Post by frankwl » Wed Jun 08, 2011 2:05 pm

Oh, all right, the Empire of Japan was incompetent. But that makes their opposition look really stupid at battleship row on Dec. 7, 1941, Bataan and Corrigidor, when Prince of Wales and Repulse were sunk, Clarke field, chasing the Royal Navy (!) out of the Indian Ocean, the fall of Singapore, Hong Kong, Tassagfronga, (I mean what kind of an incompetent uses Long Lance torpedoes to defeat a U.S. heavy cruiser flotilla with destroyers?), Savo Island, Burma, taking and controlling half of China.
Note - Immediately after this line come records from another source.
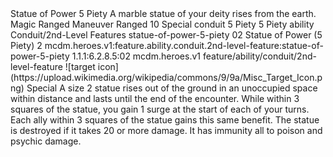 <ability>
  <name>Statue of Power</name>
  <cost>5 Piety</cost>
  <flavor>A marble statue of your deity rises from the earth.</flavor>
  <keywords>
    <keyword>Magic</keyword>
    <keyword>Ranged</keyword>
  </keywords>
  <type>Maneuver</type>
  <distance>Ranged 10</distance>
  <target>Special</target>
  <metadata>
    <class>conduit</class>
    <cost>5 Piety</cost>
    <cost_amount>5</cost_amount>
    <cost_resource>Piety</cost_resource>
    <feature_type>ability</feature_type>
    <file_dpath>Conduit/2nd-Level Features</file_dpath>
    <item_id>statue-of-power-5-piety</item_id>
    <item_index>02</item_index>
    <item_name>Statue of Power (5 Piety)</item_name>
    <level>2</level>
    <scc>mcdm.heroes.v1:feature.ability.conduit.2nd-level-feature:statue-of-power-5-piety</scc>
    <scdc>1.1.1:6.2.8.5:02</scdc>
    <source>mcdm.heroes.v1</source>
    <type>feature/ability/conduit/2nd-level-feature</type>
  </metadata>
  <effects>
    <effect type="mundane">![target icon](https://upload.wikimedia.org/wikipedia/commons/9/9a/Misc_Target_Icon.png) Special</effect>
    <effect type="mundane">A size 2 statue rises out of the ground in an unoccupied space within distance and lasts until the end of the encounter. While within 3 squares of the statue, you gain 1 surge at the start of each of your turns. Each ally within 3 squares of the statue gains this same benefit. The statue is destroyed if it takes 20 or more damage. It has immunity all to poison and psychic damage.</effect>
  </effects>
</ability>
Pity there are so few U.S. marine veterans of Iwo Jima, Guadalcanal, Okinawa etc, to tell that they needn't have stormed ashore into some of the most gruesome battles in history because Japanese incompetence was the true telling factor. Same goes for the aviators and sailors at Midway; all they had to do was wait for the incompetent Japanese to open the wrong sea cocks and sink themselves. Would Admiral Nimitz agree that he was fighting an incompetent IJN when the only allied aricraft carriers left in the Pacific were the Victorius, a British loaner, and old Sara? Considering the scale of the conflict in the Pacific and southeast Asia, Nimitz, MacArthur, Slim, the Australians at Kokoda, the Brits at Imphal, there is something a little distateful in implying they were fighting an incompetent enemy.